* _What to do_: Copy out the entries between the lines holding "20 вечных ссылок" and "за 3 месяца", inclusive, swapping "Гарантируем" for "Обещаем" wherever it occurs and leaving everything else unchanged.

* _Source material_:
━━━━━━━━━━━━━━━━━━━━

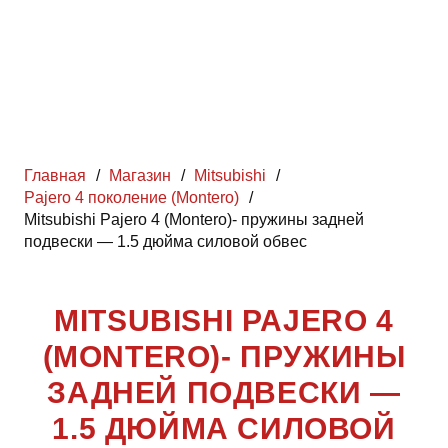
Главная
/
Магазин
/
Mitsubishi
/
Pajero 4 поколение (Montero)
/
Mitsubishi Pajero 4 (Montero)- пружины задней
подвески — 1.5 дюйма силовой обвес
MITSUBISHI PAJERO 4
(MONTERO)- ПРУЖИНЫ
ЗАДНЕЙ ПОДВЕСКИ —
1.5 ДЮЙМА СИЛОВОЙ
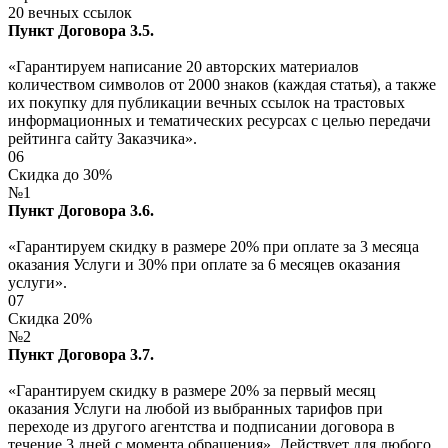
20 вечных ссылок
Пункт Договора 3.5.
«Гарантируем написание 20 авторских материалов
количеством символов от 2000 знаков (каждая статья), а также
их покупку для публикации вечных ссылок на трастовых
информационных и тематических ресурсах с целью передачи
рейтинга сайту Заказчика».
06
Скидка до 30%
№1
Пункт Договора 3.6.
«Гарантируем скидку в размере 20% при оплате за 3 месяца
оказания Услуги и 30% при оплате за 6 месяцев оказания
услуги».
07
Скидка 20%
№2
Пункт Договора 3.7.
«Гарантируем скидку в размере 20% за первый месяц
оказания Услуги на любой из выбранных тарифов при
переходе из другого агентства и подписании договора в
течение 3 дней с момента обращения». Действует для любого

━━━━━━━━━━━━━━━━━━━━

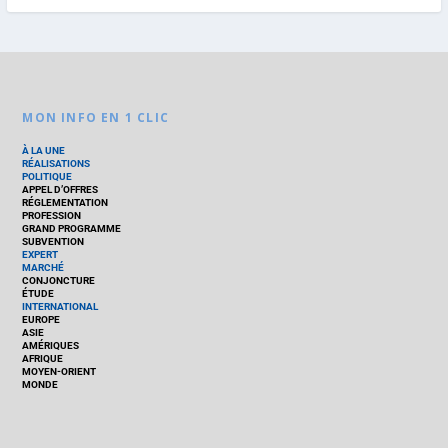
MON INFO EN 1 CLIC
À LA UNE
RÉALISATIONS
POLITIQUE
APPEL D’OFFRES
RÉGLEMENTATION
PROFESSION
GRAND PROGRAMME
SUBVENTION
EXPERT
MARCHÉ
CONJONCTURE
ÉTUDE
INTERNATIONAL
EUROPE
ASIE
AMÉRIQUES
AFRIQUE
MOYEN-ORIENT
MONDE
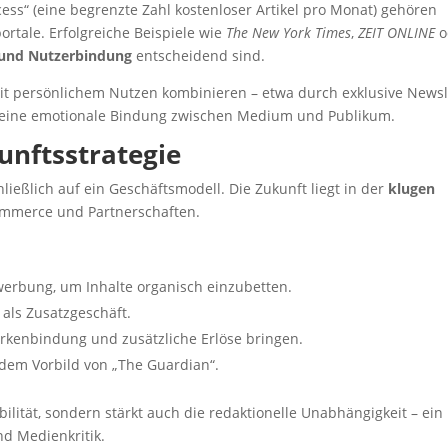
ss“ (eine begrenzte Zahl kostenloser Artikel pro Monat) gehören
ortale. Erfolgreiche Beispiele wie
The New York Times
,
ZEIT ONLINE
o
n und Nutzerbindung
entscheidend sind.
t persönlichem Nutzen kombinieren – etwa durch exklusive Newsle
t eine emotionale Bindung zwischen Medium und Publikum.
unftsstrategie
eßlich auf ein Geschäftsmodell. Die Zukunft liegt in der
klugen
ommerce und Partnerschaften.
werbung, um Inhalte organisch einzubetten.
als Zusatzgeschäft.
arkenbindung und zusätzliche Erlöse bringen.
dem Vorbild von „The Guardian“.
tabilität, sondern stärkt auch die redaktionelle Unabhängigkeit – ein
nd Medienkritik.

━━━━━━━━━━━━━━━━━━━━

* _Reply to the task_:
20 вечных ссылок
Пункт Договора 3.5.
«Обещаем написание 20 авторских материалов
количеством символов от 2000 знаков (каждая статья), а также
их покупку для публикации вечных ссылок на трастовых
информационных и тематических ресурсах с целью передачи
рейтинга сайту Заказчика».
06
Скидка до 30%
№1
Пункт Договора 3.6.
«Обещаем скидку в размере 20% при оплате за 3 месяца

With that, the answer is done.